[LLVMdev] Recursive Types using the llvm support library
John Carrino
jacarrin at uiuc.edu
Sun Mar 20 18:27:26 PST 2005
On Sun, Mar 20, 2005 at 07:01:55PM -0600, Chris Lattner wrote:
> On Sun, 20 Mar 2005, John Carrino wrote:
>
> >On Wed, Mar 09, 2005 at 04:05:32PM +0300, Vladimir Merzliakov wrote:
> >>>>Is assert(!NewSTy->isAbstract()) must pass after this line?
> >>>
> >>>In this case, yup.
> >>>
> >>I create test program and assert failed in it:
> >>
> >>{ \2 *, sbyte * }
> >
> >How do I decode the \2 in this? I am creating types through this
> >interface and I get quite a mess seen below. And this is relatively
> >simple. Any ideas?
>
> "\2" is an upreference, which refers to a containing type. For example,
> this type:
>
> \1*
>
> Is a pointer to pointer to pointer to pointer.... In "{\2*}", the
> upreference refers to the structure type, not the pointer, with \4, it
> means go 4 types up etc.
>
> In practice, this is leads to a horrible mess, as you've noticed. As
> such, I'd suggest using Module::addTypeName to give these things names so
> that you have a hope to understand them and so they are more compact :)

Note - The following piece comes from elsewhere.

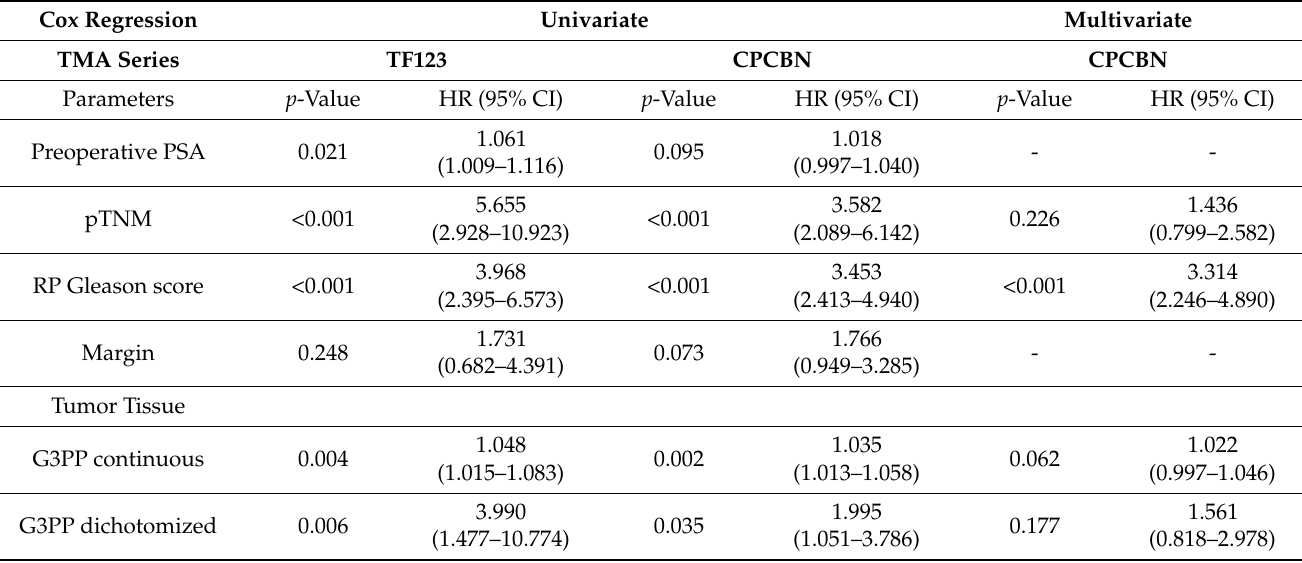
Table 4. Univariate and multivariate Cox regression analyses predicting prostate cancer-specific mortality in the TF123 and CPCBN TMA cohorts after overall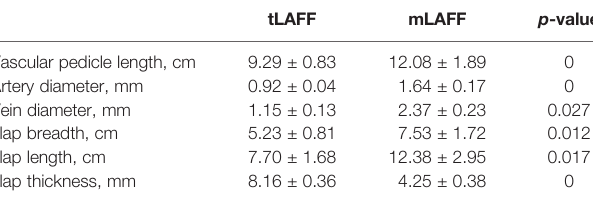
TABLE 2 | General characteristics of the fl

I took your advide and used Module::addTypeName which is a great idea
that I didn't know about.
Now I am getting a seg fault, here
SymbolTable.cpp:251
if (T->isAbstract()) {
cast<DerivedType>(T)->addAbstractTypeUser(this);
I am assuming the patch mentioned earlier on the thread will fix this.
I just wanted to ask to make sure before i went ahead and recompiled.